Kebutuhan interaksi itu juga bisa dilakukan lewat media sosial. Meski begitu, media sosial rentan membuat Anda membandingkan diri dengan orang lain yang kerap memunculkan emosi negatif. Dian mengingatkan agar Anda tetap mawas diri dalam penggunaan media sosial.
Terkait itu, Dian menambahkan bahwa kondisi kesepian Anda memerlukan kehadiran support system. Hal yang dimaksud ini adalah hadirnya teman, kerabat, atau keluarga dekat saat Anda merasa kesepian.
”Jadi, usahakan agar Anda selalu memiliki teman atau orang dekat untuk berbagi cerita. Keberadaan mereka akan banyak menolong di masa seperti ini,” ujarnya.
Amanda Ripley, penulis The Unthinkable: Who Survives When Disaster Strikes and Why (2009), menyampaikan, rasa sepi dapat memicu stres yang turut berdampak pada penurunan respons sistem imun tubuh. Hal ini, menurut dia, bisa jadi mengkhawatirkan di tengah penularan wabah Covid-19.
Dalam artikel The Washington Post, Amanda membagikan empat cara yang dapat dilakukan saat Anda kesepian. Pertama, berolahraga. Sebab, menurut dia, latihan fisik seperti itu dapat meningkatkan fungsi sistem imun tubuh.
Caitlin M Rivers, ahli epidemiologi dari John Hopkins University, Baltimore, Amerika Serikat, menyarankan untuk lari-lari kecil atau naik sepeda di sekitar lingkungan rumah. ”Hal ini memungkinkan dilakukan bersama rekan selama Anda bukan di wilayah riskan sebagai lokasi penularan,” jelasnya.
Cara kedua, menjaga komunikasi dengan kerabat terdekat. Selama pembatasan sosial, komunikasi bisa dilakukan dengan ponsel atau aplikasi yang mendorong Anda untuk benar-benar ngobrol secara lisan dengan lawan bicara. Nancy Jo Sales, kolumnis The Guardian, mengatakan, cara ini bisa jadi kesempatan untuk mengubah perilaku kita dalam menggunakan ponsel dan media sosial.
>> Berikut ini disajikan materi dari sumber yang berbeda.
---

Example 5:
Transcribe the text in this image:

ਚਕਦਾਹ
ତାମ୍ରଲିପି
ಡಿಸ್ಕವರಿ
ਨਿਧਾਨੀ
Cara ketiga, berusaha menciptakan ketenangan batin atau mindfulness. Hal ini dapat dilakukan melalui meditasi yang menurut Anda nyaman. Sebagai saran, Anda dapat mencoba sejumlah aplikasi meditasi gratis, seperti Headspace dan Calm di ponsel.
Keempat, menolong orang lain dalam hal sekecil apa pun. Menurut penulis Amanda Ripley, aksi sukarela atau bentuk pertolongan lainnya dapat mengurangi kegelisahan seseorang. Pola solidaritas serupa kerap terjadi, menurut pengamatannya, bahkan sejak tragedi 9/11 di Amerika Serikat.
Meski Anda merasa kesepian, perlu diingat bahwa saat ini banyak orang sedang bersama-sama melawan kesepian di masa pandemi. ”Kita bersama-sama menghadapi situasi ini. Jadi, sepi itu jangan dibunuh, tetapi dijadikan kawan. Kalau tinggal di apartemen, misalnya, Anda pun bisa bersosialisasi dengan teman apartemen dengan berjaga jarak,” jelas psikolog Dian Oriza.